Instructions for the task: Write the next part of the catering pricing thread below, picking up right after its last post.

Quoted passage:
────

# Pricing question



## lentil (Sep 8, 2003)

I'm submitting a proposal for a holiday party for 40 ppl, but I know I have some competion and want to come in under the other guy. Here's the menu for which I've tentatively come up with a pp price, but would like your opinions. I realize that there are many factors- city/rural, local prices etc, but still I'd like to get your ideas.

fruit and cheese and crackers
shrimp cocktail
prosciutto wrapped asparagus (I'm suggesting pros wrapped something else since asp will be pricy then)
stuffed mushrooms
finger sandwiches-1 kind (?!)

2 servers
flatware, china, wineglasses

I'm not happy with the menu, but this is what was chosen by the admin ***'t. If I get the job, I'll work on them to make a few changes.

Thanks in advance.


----------



## shroomgirl (Aug 11, 2000)

timing?
what cheeses?
decorating?
do you have your own supplies/ glassware, plates, napkins etc for 40 guests?
Platters?
Are you doing a package.....something I've done for last minute parties where a final count is too far gone, ie within a week of the event....is package it as 
up to 40 guests, that way you are not out on cooking labor....

Are the shrimp out or passed, size.....that's going to be your biggest cost....well and if you buy good cheese.

When in doubt ask what their budget is....


----------



## lentil (Sep 8, 2003)

I knew as soon as I hit send that I'd left off some important info.

Timing- 4-7pm

Cheeses- brie, swiss, cheddar

No decorating.

Passed shrimp 21-25's approx $8/# I was thinking 8# ought to be enough.

I have wine glasses- no other bev glasses. I also have plates and flatware and we'll use paper napkins.

This is an investment company, so I don't think $$ are a problem, but the admn assistant is handling the booking and she's being pretty frugal.

I was hoping you'd be on to answer me. Thanks!


----------



## lentil (Sep 8, 2003)

Oh yes, would you explain your "package" to me? Do you have a set menu? Price?


----------



## alongcame (Sep 24, 2007)

Without labour.... $10-13 with labour $13-15.

This weekend for my software company (as a favour), I am doing some quite elaborate appetizers for $12 per person, and about 7-8 appetizers for the event.. and I am still able to make decent profit.


----------



## pgr555 (Aug 3, 2007)

I agree with shroom, and I am usually less expensive than her (live in a lower cost of living area).
pgr


----------



## lentil (Sep 8, 2003)

I"m in a lower income area, also. So tell me, what do you and shroom think I should charge? alongcame suggested a number. Is he on the mark? I was charging $18/hr for 2 servers for 3 hours.

────

Dataset section:

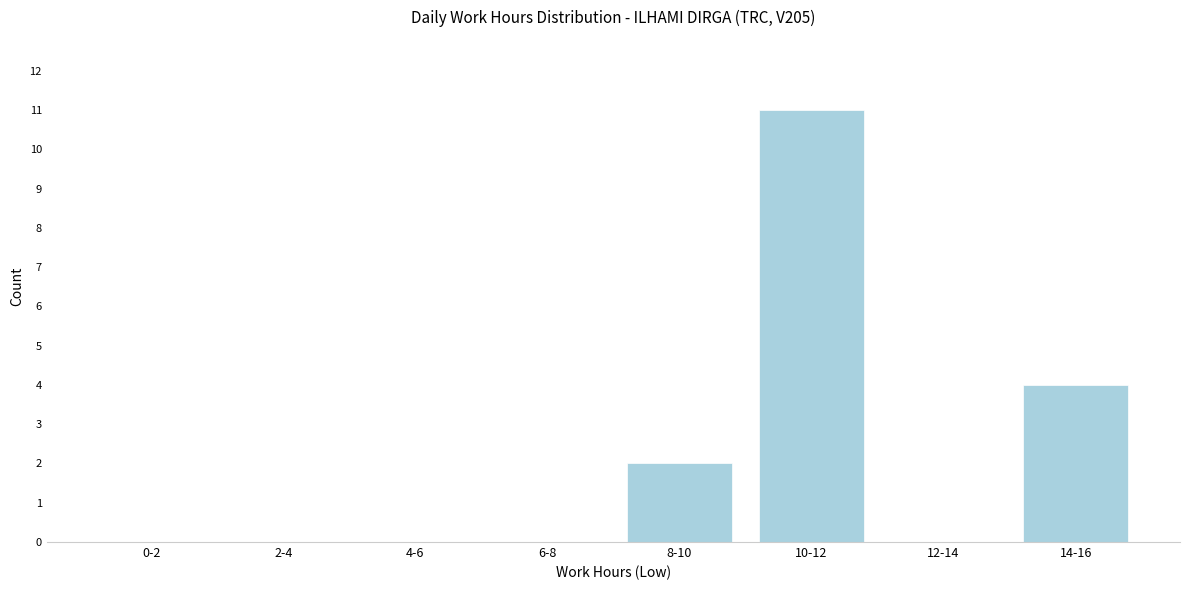

Reading right to left, what are all the values shown in this chart?

14-16=4	12-14=0	10-12=11	8-10=2	6-8=0	4-6=0	2-4=0	0-2=0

────

Answer below:
----------



## shroomgirl (Aug 11, 2000)

3 hours.....prime dinner time, they will hit the shrimp hard.
I'd make sure that sandwich is substantial.

mid twenties, initially I put low-mid then remembered that third hour....that means a change out of food.
add staff, figure out glassware.....many times I use the same glass for everything.

staff for parties $15-25 per hour per staff.....pretty industry standard around here. Some add 18-20% service fee on top of staff wages, which is not a gratuity....which is another 15-20%....
I do not.

Got a doozy meeting today, the menu has been written prior to talking to me....Prime meat heavy....pick a fancy meat any meat and it's on this menu, along with an outragous amount of hot food, some fried. Definately not my menu....desserts sound Sam "ish" is that even a word? Will be an interesting meeting. When all is said and deposit is paid or not I'll post.


----------



## pgr555 (Aug 3, 2007)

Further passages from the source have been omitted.